No, this isn't a play about a band, and its character H isn't a comment on the demise of twinkle-toed poppers Steps. Instead, he's an opportunistic professional criminal, a Mancunian deal-maker with the gift of the gab. But, part-comedy, part-thriller, On Tour is as generically confused as this wannabe gangster.

H and Daz meet in a European prison cell, both casually protesting their innocence against charges of football hooliganism. But in humorous dialogue, H quite freely admits to other crimes that sponge off hooligan culture - drug smuggling and counterfeit money. The first scene sets up the politics of the play, but at times its characters feel like mouthpieces for Gregory Burke's political critique. The so-far timid Daz suddenly explodes in a vehement outburst against war, which also exposes his xenophobia. He proudly declares that he 'loves fighting', but, having recently served in the Royal Navy, is terrified of being sent to Iraq. And though H doesn't appear the brightest bulb in the chandelier, he reveals sharp and self-conscious observations about imperial exploitation. Young, working class men are expelled from society - fighting wars abroad - to maintain social stability at home; but abroad, Britons thrive by dividing and conquering, to exploit 'the other'.
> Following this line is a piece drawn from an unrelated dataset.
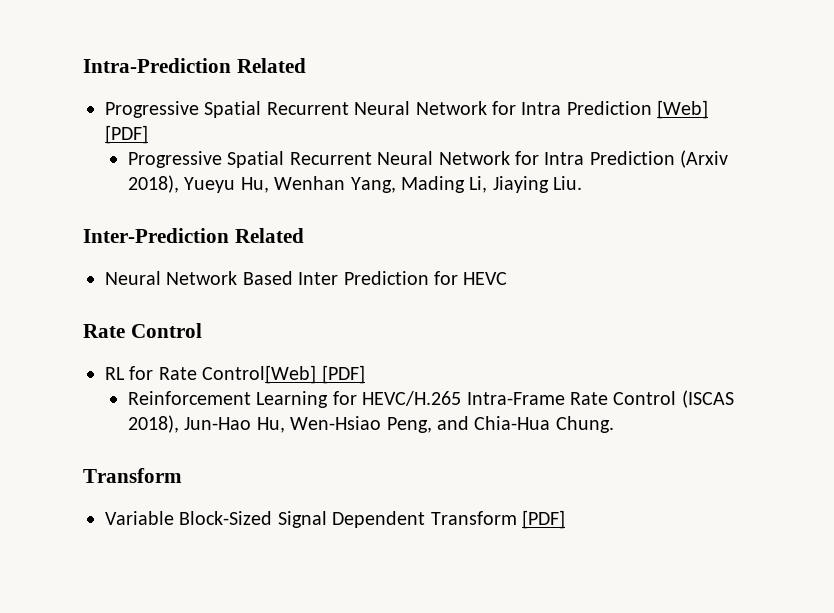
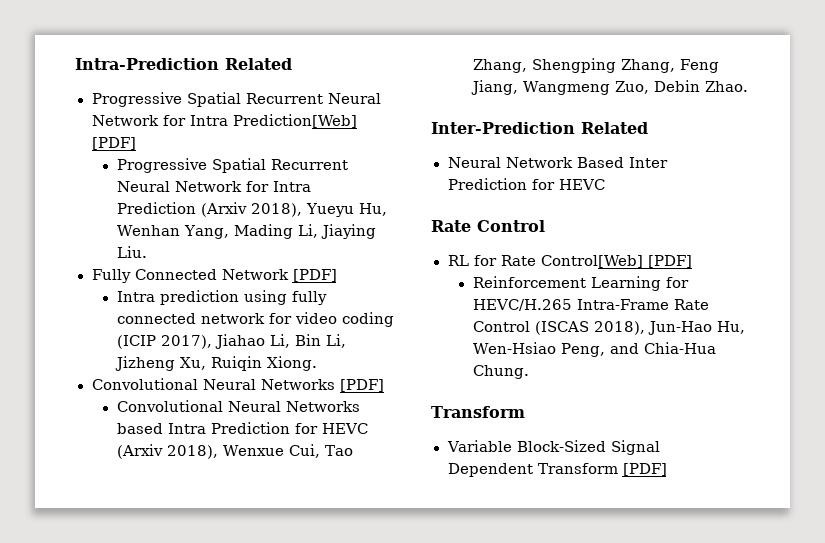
[566,100,709,119] Prediction [Web] -> [232,114,358,128] Prediction[Web]
(583, 183) none -> [91,269,337,283] [116,290,327,305] [116,312,394,327] [116,334,346,349] [114,356,317,371] [91,378,384,392] [116,400,360,412] [116,422,368,434] [116,444,353,459] [472,58,719,73] [470,80,748,95] // Fully Connected Network [PDF] // Intra prediction using fully connected network for video coding (ICIP 2017), Jiahao Li, Bin Li, Jizheng Xu, Ruiqin Xiong. // Convolutional Neural Networks [PDF] // Convolutional Neural Networks based Intra Prediction for HEVC (Arxiv 2018), Wenxue Cui, Tao Zhang, Shengping Zhang, Feng Jiang, Wangmeng Zuo, Debin Zhao.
On Tour comments on our country's enduring and self-sustaining cultural position of exploitation. The ramifications of Imperial Britain and its patriarchal structure still resonate - the Empire continues to spawn angry young men. Daz, H and Ray are all unashamed criminals, with fragile loyalties towards each other; they mask their identities in self-defence, but become 'fucked in the end because of other people'. The national model of power-over serves as a process for individual relationships and identification - self is defined through oppression of other. But Burke fudges his politics by attempting to thrill his audiences with the theatrical equivalent of a Guy Ritchie film.

In the second scene, recently released H and Daz are joined by the more seasoned drug-smuggler Ray, a partner of H's, who desperately needs to disappear and escape from his corrupt business in the UK. Ray needs H for a fake passport; H needs Daz to fight off trouble; and Daz needs both of them so he can rip them off. The shifts in power are carefully played out. H and Ray had planned to exploit Daz as a naive underdog, but wielding 20 kilos of Charlie, Ray's fake passport and H's gun, Daz finally turns the tables on his exploiters. After an attention-seeking amount of coke-snorting, On Tour's sharper second half becomes increasingly violent, but, despite the set's edgy design, it lacks the chic fierceness I suspect Burke and director Matt Wilde were aiming for.

The over-long opening scene is packed with dialogue and deprived of dramatic intrigue, lending little climactic development towards the pseudo-thriller ending. Structurally, the play's journey only really begins with the arrival of Ray, who generates the dramatic intensity and conflict. With commanding stage presence, Andrew Schofield's steely but vulnerable Ray launches energy into the production - but too late. Schofield's character is also the most intriguing because he uncovers a weakness; forever distanced from the guarded Daz and H, we lose interest in them.

Neither funny nor gripping enough for its blows to bear impact, On Tour is subject matter in search of a play.